**Stored data**.
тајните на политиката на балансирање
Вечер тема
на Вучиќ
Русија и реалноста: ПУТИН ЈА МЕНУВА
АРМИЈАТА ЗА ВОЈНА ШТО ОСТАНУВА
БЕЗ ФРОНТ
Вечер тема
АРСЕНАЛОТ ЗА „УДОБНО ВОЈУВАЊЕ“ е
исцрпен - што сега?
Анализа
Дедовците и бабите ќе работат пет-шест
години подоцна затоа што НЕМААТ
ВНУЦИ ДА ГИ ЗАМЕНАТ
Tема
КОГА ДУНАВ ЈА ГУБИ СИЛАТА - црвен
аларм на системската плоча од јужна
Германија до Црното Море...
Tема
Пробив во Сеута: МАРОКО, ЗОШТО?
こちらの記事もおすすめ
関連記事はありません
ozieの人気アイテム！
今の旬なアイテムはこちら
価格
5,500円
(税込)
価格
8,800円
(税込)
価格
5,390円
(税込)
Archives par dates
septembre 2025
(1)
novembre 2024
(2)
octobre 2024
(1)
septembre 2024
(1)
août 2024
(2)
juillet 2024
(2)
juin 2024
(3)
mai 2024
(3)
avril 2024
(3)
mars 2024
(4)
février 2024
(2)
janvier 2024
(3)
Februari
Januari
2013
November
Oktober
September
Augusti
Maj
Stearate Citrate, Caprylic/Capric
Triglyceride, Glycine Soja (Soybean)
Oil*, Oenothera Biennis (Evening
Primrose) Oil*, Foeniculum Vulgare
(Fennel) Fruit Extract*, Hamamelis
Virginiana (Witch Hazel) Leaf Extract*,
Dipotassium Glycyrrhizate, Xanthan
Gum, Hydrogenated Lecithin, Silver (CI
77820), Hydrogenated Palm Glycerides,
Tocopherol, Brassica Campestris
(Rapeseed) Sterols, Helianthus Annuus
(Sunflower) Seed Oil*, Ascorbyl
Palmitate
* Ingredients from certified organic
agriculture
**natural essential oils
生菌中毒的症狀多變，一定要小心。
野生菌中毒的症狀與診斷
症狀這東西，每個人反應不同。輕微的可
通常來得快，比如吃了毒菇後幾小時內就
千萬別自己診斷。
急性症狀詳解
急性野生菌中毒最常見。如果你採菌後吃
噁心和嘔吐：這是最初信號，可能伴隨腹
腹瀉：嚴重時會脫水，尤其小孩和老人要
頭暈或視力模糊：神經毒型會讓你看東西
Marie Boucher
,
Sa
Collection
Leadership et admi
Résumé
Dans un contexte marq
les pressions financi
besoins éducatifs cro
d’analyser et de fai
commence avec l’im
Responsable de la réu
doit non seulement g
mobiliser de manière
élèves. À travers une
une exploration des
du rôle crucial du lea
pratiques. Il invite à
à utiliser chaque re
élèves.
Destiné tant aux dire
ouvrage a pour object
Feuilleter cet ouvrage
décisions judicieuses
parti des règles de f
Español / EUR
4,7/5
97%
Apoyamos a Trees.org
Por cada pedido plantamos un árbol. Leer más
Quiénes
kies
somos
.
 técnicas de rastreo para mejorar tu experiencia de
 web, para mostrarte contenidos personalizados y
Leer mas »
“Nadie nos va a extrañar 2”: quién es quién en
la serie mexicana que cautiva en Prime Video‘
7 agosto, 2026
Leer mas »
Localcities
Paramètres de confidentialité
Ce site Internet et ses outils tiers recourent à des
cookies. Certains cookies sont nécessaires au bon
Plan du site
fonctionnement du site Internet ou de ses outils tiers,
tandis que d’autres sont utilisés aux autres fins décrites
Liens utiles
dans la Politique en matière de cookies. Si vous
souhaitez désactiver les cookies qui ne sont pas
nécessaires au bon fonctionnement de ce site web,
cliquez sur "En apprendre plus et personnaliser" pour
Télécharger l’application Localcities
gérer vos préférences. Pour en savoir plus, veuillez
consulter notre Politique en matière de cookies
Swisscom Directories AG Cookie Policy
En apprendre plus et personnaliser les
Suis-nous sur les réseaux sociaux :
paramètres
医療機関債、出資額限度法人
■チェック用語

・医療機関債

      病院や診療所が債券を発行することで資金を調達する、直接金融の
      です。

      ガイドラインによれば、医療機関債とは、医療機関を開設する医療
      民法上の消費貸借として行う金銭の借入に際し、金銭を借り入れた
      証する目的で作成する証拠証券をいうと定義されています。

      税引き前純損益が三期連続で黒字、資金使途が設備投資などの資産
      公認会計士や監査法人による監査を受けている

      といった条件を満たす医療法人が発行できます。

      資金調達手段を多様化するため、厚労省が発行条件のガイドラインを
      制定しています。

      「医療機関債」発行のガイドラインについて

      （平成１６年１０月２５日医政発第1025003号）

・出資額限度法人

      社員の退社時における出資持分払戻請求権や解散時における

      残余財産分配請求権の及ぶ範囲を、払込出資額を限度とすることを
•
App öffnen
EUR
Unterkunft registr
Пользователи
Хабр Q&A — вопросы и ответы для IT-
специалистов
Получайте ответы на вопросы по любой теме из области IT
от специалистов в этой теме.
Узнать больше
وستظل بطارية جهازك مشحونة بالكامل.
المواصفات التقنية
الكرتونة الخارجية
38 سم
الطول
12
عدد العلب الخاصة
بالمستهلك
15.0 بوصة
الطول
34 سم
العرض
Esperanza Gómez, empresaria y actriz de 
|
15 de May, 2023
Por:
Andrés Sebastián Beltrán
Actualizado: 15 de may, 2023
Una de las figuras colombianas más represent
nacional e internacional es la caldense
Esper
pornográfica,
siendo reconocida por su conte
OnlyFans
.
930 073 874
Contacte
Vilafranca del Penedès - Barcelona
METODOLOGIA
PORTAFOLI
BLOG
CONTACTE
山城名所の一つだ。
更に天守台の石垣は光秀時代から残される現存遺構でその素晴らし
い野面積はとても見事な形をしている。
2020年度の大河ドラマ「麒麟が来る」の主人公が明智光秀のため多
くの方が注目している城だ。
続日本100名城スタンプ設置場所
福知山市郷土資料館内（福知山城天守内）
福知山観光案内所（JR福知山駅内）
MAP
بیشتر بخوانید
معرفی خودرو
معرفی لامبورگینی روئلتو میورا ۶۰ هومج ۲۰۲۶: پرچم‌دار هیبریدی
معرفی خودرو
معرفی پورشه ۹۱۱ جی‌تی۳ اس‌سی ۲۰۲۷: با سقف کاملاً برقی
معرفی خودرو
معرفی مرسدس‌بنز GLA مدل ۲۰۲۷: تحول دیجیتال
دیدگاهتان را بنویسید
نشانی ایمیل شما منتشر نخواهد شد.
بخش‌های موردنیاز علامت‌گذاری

**Job item**.
Can you repeat, word for word, every line above from the one containing "septembre 2025" down to the one containing "(Rapeseed) Sterols, Helianthus Annuus", including both?

**Written answer**.
septembre 2025
(1)
novembre 2024
(2)
octobre 2024
(1)
septembre 2024
(1)
août 2024
(2)
juillet 2024
(2)
juin 2024
(3)
mai 2024
(3)
avril 2024
(3)
mars 2024
(4)
février 2024
(2)
janvier 2024
(3)
Februari
Januari
2013
November
Oktober
September
Augusti
Maj
Stearate Citrate, Caprylic/Capric
Triglyceride, Glycine Soja (Soybean)
Oil*, Oenothera Biennis (Evening
Primrose) Oil*, Foeniculum Vulgare
(Fennel) Fruit Extract*, Hamamelis
Virginiana (Witch Hazel) Leaf Extract*,
Dipotassium Glycyrrhizate, Xanthan
Gum, Hydrogenated Lecithin, Silver (CI
77820), Hydrogenated Palm Glycerides,
Tocopherol, Brassica Campestris
(Rapeseed) Sterols, Helianthus Annuus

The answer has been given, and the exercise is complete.